- **Extracted records**
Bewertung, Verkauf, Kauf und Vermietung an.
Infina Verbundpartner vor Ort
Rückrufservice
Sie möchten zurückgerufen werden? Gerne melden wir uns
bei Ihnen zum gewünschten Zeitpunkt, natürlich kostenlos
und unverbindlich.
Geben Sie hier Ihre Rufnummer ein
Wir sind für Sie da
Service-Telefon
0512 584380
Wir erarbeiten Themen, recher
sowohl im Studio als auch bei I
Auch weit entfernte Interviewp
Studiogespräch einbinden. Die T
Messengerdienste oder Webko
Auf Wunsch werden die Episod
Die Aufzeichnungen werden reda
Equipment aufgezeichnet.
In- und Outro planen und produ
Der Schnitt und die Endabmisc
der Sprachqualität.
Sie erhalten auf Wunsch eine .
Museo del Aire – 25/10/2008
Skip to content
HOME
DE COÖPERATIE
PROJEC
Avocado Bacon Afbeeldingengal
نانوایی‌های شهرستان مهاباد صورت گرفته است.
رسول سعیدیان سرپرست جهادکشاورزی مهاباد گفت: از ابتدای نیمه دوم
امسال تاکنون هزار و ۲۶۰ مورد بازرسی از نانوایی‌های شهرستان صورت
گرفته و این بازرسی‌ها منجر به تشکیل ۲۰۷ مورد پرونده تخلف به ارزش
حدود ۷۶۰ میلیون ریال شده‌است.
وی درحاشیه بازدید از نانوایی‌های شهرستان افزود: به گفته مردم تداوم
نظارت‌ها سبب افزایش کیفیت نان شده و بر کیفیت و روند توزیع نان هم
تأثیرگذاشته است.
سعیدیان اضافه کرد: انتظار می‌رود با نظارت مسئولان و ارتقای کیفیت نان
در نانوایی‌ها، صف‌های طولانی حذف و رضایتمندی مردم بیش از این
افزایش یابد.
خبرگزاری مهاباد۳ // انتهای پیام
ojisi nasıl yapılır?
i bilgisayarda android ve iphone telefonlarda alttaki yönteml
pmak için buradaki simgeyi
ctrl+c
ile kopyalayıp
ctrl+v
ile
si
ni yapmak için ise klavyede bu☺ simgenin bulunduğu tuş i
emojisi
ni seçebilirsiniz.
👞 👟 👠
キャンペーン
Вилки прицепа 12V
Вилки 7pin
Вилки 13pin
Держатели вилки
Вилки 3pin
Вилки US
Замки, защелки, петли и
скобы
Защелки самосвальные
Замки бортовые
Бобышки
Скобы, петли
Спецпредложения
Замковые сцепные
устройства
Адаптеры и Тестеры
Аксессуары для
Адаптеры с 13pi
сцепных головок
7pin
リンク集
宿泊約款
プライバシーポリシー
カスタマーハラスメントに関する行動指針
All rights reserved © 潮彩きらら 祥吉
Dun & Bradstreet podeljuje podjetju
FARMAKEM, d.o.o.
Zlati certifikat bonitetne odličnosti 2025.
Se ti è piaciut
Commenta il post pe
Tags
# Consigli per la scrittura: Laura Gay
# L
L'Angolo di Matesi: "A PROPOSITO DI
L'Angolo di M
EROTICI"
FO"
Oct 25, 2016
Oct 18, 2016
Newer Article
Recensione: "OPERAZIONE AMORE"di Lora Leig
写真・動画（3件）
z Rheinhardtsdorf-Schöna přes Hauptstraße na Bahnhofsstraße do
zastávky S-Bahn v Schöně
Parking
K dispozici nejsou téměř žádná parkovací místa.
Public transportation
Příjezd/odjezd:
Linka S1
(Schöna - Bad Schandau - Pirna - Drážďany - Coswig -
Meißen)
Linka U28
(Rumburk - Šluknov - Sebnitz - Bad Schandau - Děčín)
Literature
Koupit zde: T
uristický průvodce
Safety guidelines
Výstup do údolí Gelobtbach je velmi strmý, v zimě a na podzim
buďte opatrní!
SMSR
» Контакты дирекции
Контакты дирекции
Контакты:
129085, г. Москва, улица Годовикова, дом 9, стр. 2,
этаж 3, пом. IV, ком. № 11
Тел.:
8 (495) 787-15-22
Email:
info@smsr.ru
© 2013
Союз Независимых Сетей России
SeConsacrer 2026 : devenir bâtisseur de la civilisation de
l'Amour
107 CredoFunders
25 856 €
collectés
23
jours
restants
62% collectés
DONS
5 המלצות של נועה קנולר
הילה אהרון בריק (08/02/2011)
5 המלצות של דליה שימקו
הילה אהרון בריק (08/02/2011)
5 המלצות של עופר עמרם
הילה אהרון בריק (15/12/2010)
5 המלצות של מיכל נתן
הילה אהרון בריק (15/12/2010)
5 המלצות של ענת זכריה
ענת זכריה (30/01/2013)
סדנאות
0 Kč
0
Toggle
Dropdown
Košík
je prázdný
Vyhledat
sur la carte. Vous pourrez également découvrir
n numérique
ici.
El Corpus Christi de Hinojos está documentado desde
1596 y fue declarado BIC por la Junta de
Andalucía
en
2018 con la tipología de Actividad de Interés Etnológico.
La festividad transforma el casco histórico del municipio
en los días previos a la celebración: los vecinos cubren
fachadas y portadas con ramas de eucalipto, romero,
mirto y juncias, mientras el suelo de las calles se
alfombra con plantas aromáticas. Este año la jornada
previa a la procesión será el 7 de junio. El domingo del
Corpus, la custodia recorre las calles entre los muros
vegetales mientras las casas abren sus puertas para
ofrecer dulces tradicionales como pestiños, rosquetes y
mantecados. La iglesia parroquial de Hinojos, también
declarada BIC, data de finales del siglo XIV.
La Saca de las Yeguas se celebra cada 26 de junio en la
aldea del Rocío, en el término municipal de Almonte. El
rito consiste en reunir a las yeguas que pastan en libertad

- **WORK TO BE COMPLETED**
Within the data above, the lines from the one with "Newer Article" to the one with "declarada BIC, data de finales del siglo XIV." must be repeated exactly; no other line belongs in the answer.

- **YOUR RESPONSE**
Newer Article
Recensione: "OPERAZIONE AMORE"di Lora Leig
写真・動画（3件）
z Rheinhardtsdorf-Schöna přes Hauptstraße na Bahnhofsstraße do
zastávky S-Bahn v Schöně
Parking
K dispozici nejsou téměř žádná parkovací místa.
Public transportation
Příjezd/odjezd:
Linka S1
(Schöna - Bad Schandau - Pirna - Drážďany - Coswig -
Meißen)
Linka U28
(Rumburk - Šluknov - Sebnitz - Bad Schandau - Děčín)
Literature
Koupit zde: T
uristický průvodce
Safety guidelines
Výstup do údolí Gelobtbach je velmi strmý, v zimě a na podzim
buďte opatrní!
SMSR
» Контакты дирекции
Контакты дирекции
Контакты:
129085, г. Москва, улица Годовикова, дом 9, стр. 2,
этаж 3, пом. IV, ком. № 11
Тел.:
8 (495) 787-15-22
Email:
info@smsr.ru
© 2013
Союз Независимых Сетей России
SeConsacrer 2026 : devenir bâtisseur de la civilisation de
l'Amour
107 CredoFunders
25 856 €
collectés
23
jours
restants
62% collectés
DONS
5 המלצות של נועה קנולר
הילה אהרון בריק (08/02/2011)
5 המלצות של דליה שימקו
הילה אהרון בריק (08/02/2011)
5 המלצות של עופר עמרם
הילה אהרון בריק (15/12/2010)
5 המלצות של מיכל נתן
הילה אהרון בריק (15/12/2010)
5 המלצות של ענת זכריה
ענת זכריה (30/01/2013)
סדנאות
0 Kč
0
Toggle
Dropdown
Košík
je prázdný
Vyhledat
sur la carte. Vous pourrez également découvrir
n numérique
ici.
El Corpus Christi de Hinojos está documentado desde
1596 y fue declarado BIC por la Junta de
Andalucía
en
2018 con la tipología de Actividad de Interés Etnológico.
La festividad transforma el casco histórico del municipio
en los días previos a la celebración: los vecinos cubren
fachadas y portadas con ramas de eucalipto, romero,
mirto y juncias, mientras el suelo de las calles se
alfombra con plantas aromáticas. Este año la jornada
previa a la procesión será el 7 de junio. El domingo del
Corpus, la custodia recorre las calles entre los muros
vegetales mientras las casas abren sus puertas para
ofrecer dulces tradicionales como pestiños, rosquetes y
mantecados. La iglesia parroquial de Hinojos, también
declarada BIC, data de finales del siglo XIV.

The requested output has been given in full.